• **TASK TO CARRY OUT**
Search the records for the string "Сделать" and copy every line in which it appears.

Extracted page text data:
###

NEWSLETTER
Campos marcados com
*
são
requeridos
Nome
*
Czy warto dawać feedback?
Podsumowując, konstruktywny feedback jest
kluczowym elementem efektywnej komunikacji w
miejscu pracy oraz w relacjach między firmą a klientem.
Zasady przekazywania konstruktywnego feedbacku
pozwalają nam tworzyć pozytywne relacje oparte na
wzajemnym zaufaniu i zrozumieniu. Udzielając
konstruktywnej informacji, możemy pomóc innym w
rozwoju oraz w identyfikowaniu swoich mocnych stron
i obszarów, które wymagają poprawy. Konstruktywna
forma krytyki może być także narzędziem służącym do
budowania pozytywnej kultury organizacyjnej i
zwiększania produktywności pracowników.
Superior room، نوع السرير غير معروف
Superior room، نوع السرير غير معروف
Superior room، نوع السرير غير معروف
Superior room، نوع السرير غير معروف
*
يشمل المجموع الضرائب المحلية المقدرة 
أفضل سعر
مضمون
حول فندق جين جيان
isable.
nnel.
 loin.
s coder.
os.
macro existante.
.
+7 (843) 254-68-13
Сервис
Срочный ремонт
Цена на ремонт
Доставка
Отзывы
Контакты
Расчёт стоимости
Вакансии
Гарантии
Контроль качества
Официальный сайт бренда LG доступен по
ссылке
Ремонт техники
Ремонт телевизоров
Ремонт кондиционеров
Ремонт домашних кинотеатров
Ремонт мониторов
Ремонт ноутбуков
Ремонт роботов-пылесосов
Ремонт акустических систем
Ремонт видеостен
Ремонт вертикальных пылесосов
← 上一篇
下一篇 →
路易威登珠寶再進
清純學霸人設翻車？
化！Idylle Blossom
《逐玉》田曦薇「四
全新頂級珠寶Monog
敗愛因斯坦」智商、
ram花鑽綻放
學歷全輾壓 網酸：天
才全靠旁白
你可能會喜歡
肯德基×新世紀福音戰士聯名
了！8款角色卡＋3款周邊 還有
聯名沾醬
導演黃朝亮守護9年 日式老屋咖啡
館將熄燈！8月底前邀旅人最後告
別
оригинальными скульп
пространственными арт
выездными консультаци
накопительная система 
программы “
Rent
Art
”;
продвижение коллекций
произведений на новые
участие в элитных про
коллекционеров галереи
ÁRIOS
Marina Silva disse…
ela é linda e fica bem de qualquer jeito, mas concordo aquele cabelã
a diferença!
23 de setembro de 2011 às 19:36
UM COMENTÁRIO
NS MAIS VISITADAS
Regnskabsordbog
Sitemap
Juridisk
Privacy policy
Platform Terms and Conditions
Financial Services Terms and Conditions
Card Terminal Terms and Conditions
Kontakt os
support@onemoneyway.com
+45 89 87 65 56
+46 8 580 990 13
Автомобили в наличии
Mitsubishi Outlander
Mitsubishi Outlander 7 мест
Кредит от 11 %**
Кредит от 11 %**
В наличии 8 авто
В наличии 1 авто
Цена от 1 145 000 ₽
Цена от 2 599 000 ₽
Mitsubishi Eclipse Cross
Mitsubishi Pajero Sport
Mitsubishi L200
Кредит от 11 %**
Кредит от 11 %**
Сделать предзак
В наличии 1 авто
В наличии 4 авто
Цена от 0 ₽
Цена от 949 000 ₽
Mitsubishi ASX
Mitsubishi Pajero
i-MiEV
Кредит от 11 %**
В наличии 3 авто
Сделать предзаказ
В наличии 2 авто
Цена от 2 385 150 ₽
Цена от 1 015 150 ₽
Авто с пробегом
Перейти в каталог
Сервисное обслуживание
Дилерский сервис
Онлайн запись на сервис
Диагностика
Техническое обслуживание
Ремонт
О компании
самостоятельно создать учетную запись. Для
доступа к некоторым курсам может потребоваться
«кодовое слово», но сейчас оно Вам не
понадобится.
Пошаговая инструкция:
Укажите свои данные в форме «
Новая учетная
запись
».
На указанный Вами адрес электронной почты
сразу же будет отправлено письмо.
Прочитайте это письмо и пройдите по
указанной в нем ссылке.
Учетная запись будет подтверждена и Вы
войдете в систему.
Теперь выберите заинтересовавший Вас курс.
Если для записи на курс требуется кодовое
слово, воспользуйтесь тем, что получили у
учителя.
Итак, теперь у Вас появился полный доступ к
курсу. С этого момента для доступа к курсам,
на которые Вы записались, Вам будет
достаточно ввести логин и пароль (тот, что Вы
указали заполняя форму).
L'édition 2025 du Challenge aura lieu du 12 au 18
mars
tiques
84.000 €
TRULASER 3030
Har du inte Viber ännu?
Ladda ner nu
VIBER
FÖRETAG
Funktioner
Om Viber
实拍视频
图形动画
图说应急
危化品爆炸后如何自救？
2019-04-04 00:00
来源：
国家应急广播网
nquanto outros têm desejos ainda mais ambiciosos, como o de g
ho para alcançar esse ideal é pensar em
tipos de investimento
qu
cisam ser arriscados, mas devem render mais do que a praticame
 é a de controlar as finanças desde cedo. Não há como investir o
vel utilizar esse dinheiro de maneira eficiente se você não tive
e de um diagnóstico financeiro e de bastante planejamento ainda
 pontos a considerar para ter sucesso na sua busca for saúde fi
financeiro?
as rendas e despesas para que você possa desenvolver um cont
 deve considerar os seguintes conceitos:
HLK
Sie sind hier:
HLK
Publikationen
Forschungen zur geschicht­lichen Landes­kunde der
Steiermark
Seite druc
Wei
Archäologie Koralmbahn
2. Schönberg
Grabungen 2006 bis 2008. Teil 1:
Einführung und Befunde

###

• **ANSWER SECTION**
Сделать предзак
Сделать предзаказ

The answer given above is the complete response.